▸ What this task involves:
The answer must be the full data, restated word for word, with no pictures in it.

▸ Given records:
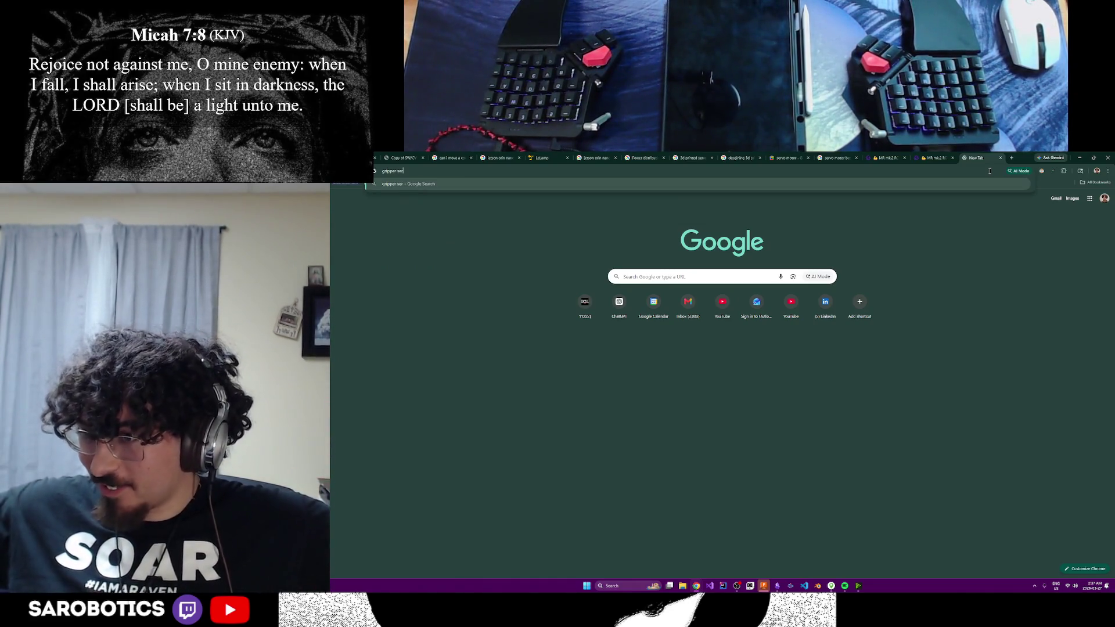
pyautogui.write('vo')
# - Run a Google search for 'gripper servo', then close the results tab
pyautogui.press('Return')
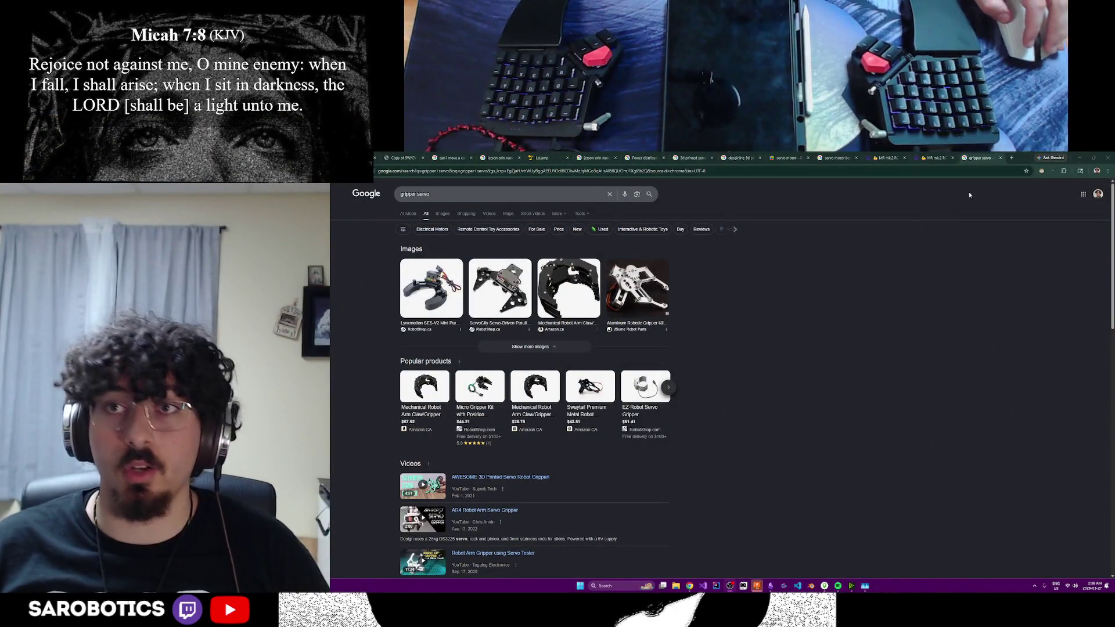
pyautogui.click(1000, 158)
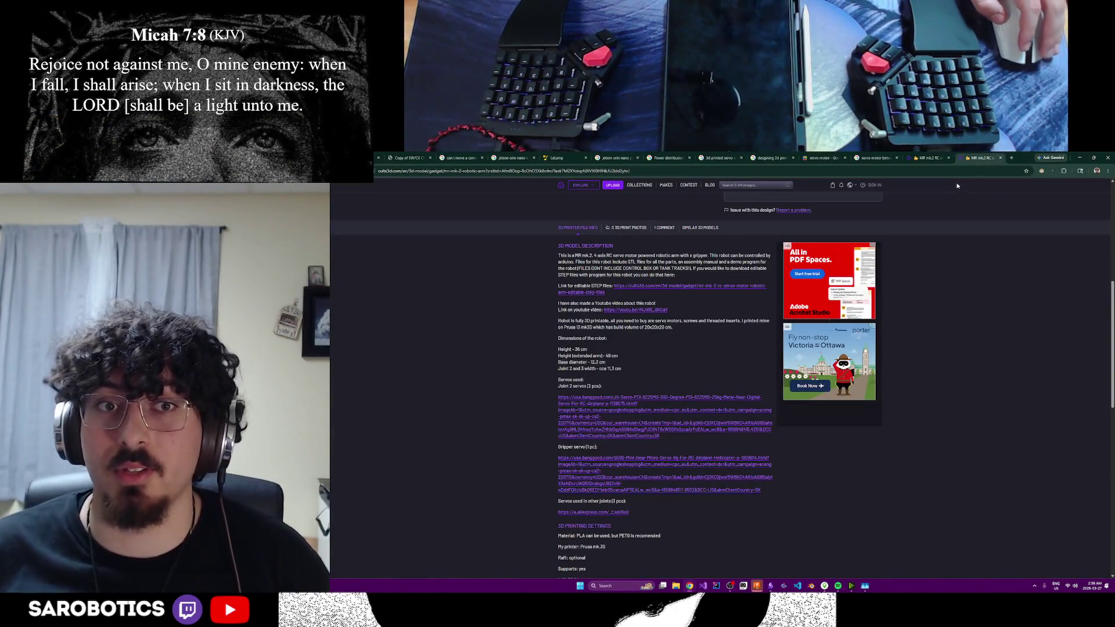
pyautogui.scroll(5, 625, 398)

▸ Exercise answer:
pyautogui.write('vo')
# - Run a Google search for 'gripper servo', then close the results tab
pyautogui.press('Return')
pyautogui.click(1000, 158)
pyautogui.scroll(5, 625, 398)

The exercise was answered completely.